Print the records below exactly. Omit every picture.

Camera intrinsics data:
========

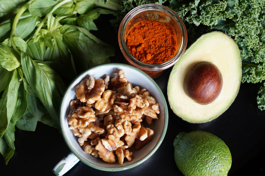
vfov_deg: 18.2
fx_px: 552
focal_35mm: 75
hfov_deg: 27.0
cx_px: 132
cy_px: 88
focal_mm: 50
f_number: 4
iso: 400
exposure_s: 1/80
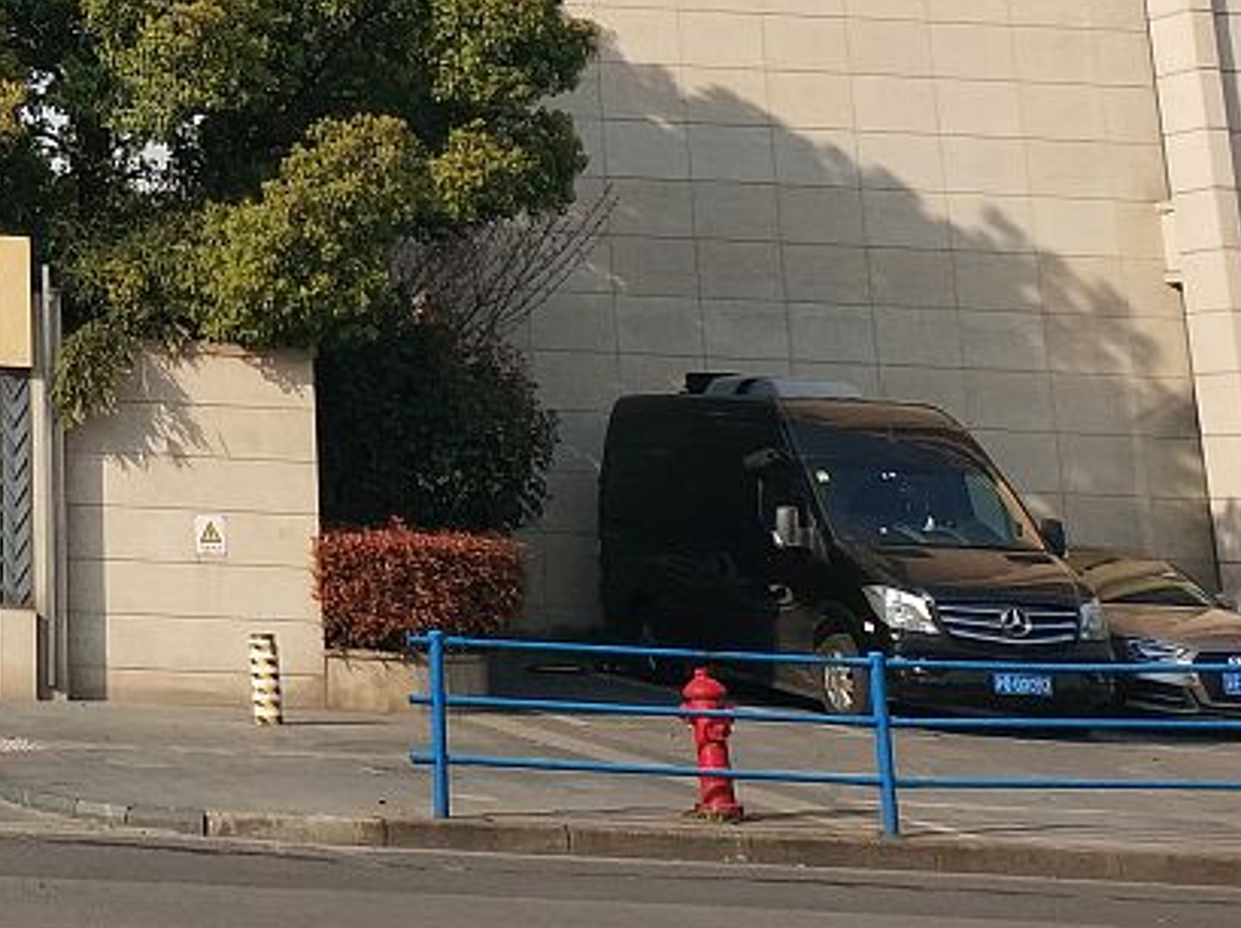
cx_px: -498
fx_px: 3367
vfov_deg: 14.9
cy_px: -352
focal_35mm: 94
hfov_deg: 18.9
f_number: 2
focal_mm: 4.5
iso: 100
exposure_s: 1/1110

========

### Output of the exercise
vfov_deg: 18.2
fx_px: 552
focal_35mm: 75
hfov_deg: 27.0
cx_px: 132
cy_px: 88
focal_mm: 50
f_number: 4
iso: 400
exposure_s: 1/80
cx_px: -498
fx_px: 3367
vfov_deg: 14.9
cy_px: -352
focal_35mm: 94
hfov_deg: 18.9
f_number: 2
focal_mm: 4.5
iso: 100
exposure_s: 1/1110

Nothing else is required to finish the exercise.